### Exercise requirements
Throughout the listing that follows, find each line with the word "Ширина" and copy it.

### Data
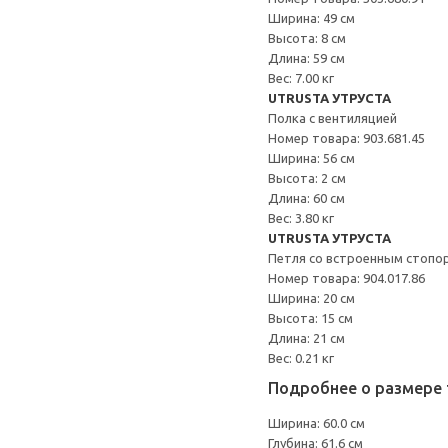
Ширина: 49 см
Высота: 8 см
Длина: 59 см
Вес: 7.00 кг
UTRUSTA УТРУСТА
Полка с вентиляцией
Номер товара: 903.681.45
Ширина: 56 см
Высота: 2 см
Длина: 60 см
Вес: 3.80 кг
UTRUSTA УТРУСТА
Петля со встроенным стопо
Номер товара: 904.017.86
Ширина: 20 см
Высота: 15 см
Длина: 21 см
Вес: 0.21 кг
Подробнее о размере 
Ширина: 60.0 см
Глубина: 61.6 см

### The answer
Ширина: 49 см
Ширина: 56 см
Ширина: 20 см
Ширина: 60.0 см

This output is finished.